PyPI Changelog Python 3.x Tests Documentation Status License docker: datasette

An open source multi-tool for exploring and publishing data

Datasette is a tool for exploring and publishing data. It helps people take data of any shape or size and publish that as an interactive, explorable website and accompanying API.

Datasette is aimed at data journalists, museum curators, archivists, local governments and anyone else who has data that they wish to share with the world.

Explore a demo, watch a video about the project or try it out by uploading and publishing your own CSV data.

Want to stay up-to-date with the project? Subscribe to the Datasette Weekly newsletter for tips, tricks and news on what's new in the Datasette ecosystem.

Installation

If you are on a Mac, Homebrew is the easiest way to install Datasette:

brew install datasette

You can also install it using pip or pipx:

pip install datasette

Datasette requires Python 3.6 or higher.
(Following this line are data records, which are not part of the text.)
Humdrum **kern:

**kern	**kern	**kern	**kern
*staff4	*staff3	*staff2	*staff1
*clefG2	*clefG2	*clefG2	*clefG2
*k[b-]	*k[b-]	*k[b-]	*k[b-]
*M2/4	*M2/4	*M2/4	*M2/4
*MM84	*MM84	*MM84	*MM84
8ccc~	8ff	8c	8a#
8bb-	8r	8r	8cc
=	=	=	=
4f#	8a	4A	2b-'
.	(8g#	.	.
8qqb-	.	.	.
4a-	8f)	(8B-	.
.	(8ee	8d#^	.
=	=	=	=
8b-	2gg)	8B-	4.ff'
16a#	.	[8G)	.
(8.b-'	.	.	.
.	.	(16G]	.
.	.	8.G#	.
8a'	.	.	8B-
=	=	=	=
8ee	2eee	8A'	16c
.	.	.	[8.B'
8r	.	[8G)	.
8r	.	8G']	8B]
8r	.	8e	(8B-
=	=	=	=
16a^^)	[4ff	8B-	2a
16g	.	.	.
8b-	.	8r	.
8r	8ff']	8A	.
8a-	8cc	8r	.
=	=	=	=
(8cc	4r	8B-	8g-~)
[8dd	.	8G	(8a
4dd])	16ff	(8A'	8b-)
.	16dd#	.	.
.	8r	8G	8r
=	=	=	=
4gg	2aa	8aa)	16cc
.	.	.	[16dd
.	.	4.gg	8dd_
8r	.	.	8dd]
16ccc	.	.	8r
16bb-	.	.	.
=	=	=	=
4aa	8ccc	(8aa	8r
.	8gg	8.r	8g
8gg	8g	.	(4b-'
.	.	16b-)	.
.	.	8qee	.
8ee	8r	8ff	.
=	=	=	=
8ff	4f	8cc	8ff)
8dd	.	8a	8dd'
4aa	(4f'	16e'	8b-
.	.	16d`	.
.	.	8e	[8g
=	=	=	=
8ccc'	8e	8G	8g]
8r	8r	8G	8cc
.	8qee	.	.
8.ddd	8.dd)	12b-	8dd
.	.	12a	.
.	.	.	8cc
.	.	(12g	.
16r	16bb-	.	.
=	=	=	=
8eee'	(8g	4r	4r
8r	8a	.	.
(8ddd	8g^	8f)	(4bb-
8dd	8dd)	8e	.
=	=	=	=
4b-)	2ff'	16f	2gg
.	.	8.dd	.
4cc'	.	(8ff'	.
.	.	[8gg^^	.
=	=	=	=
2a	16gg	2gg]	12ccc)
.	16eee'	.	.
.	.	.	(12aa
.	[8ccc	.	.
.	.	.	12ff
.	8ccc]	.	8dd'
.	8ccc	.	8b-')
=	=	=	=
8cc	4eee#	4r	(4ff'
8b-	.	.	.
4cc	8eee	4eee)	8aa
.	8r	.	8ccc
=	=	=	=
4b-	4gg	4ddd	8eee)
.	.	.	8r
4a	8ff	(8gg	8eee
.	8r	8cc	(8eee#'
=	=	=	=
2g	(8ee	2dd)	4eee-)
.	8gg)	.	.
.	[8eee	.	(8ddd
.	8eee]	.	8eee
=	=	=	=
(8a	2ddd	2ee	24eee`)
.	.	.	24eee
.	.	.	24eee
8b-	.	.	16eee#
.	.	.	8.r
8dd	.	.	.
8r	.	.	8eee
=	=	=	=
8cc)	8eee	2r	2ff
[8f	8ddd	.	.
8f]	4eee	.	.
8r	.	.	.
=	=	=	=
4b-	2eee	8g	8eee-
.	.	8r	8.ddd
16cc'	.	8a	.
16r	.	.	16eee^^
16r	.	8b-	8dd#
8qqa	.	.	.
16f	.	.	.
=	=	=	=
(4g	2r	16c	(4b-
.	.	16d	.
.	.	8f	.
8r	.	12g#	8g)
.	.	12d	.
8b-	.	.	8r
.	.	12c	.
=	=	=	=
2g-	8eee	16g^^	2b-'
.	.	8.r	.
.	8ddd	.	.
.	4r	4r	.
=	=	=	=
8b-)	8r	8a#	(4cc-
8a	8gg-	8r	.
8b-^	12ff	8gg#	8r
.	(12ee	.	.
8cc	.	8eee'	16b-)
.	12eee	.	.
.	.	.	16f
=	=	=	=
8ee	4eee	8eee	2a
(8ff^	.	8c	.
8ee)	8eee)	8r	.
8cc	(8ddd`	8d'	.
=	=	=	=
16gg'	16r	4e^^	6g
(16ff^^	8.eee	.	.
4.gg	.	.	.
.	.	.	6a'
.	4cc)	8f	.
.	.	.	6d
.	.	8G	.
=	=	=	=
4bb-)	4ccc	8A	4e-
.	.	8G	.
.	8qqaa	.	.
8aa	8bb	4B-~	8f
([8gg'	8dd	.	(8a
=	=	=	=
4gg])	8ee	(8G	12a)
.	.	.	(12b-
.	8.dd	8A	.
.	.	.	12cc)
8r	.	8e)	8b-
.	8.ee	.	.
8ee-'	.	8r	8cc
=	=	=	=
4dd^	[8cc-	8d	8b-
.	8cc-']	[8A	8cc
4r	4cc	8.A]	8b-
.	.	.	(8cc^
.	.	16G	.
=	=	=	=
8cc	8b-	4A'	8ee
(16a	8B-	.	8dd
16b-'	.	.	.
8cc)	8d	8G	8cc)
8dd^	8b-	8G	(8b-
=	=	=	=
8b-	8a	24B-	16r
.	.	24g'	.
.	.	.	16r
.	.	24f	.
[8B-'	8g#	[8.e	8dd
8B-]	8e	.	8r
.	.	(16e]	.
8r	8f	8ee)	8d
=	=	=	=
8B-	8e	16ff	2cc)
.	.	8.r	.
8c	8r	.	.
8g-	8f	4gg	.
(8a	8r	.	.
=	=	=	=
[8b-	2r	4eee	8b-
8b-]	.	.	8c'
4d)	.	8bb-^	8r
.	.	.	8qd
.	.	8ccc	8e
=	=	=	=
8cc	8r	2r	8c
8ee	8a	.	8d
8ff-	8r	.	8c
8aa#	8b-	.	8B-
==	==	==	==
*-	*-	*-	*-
We also have detailed installation instructions covering other options such as Docker.

Basic usage

datasette serve path/to/database.db

This will start a web server on port 8001 - visit http://localhost:8001/ to access the web interface.

serve is the default subcommand, you can omit it if you like.

Use Chrome on OS X? You can run datasette against your browser history like so:

 datasette ~/Library/Application\ Support/Google/Chrome/Default/History

Now visiting http://localhost:8001/History/downloads will show you a web interface to browse your downloads data:

Downloads table rendered by datasette

metadata.json

If you want to include licensing and source information in the generated datasette website you can do so using a JSON file that looks something like this:

{
    "title": "Five Thirty Eight",
    "license": "CC Attribution 4.0 License",
    "license_url": "http://creativecommons.org/licenses/by/4.0/",
    "source": "fivethirtyeight/data on GitHub",
    "source_url": "https://github.com/fivethirtyeight/data"
}

Save this in metadata.json and run Datasette like so:

datasette serve fivethirtyeight.db -m metadata.json

The license and source information will be displayed on the index page and in the footer. They will also be included in the JSON produced by the API.

datasette publish

If you have Heroku or Google Cloud Run configured, Datasette can deploy one or more SQLite databases to the internet with a single command:

datasette publish heroku database.db

Or:

datasette publish cloudrun database.db

This will create a docker image containing both the datasette application and the specified SQLite database files. It will then deploy that image to Heroku or Cloud Run and give you a URL to access the resulting website and API.

See Publishing data in the documentation for more details.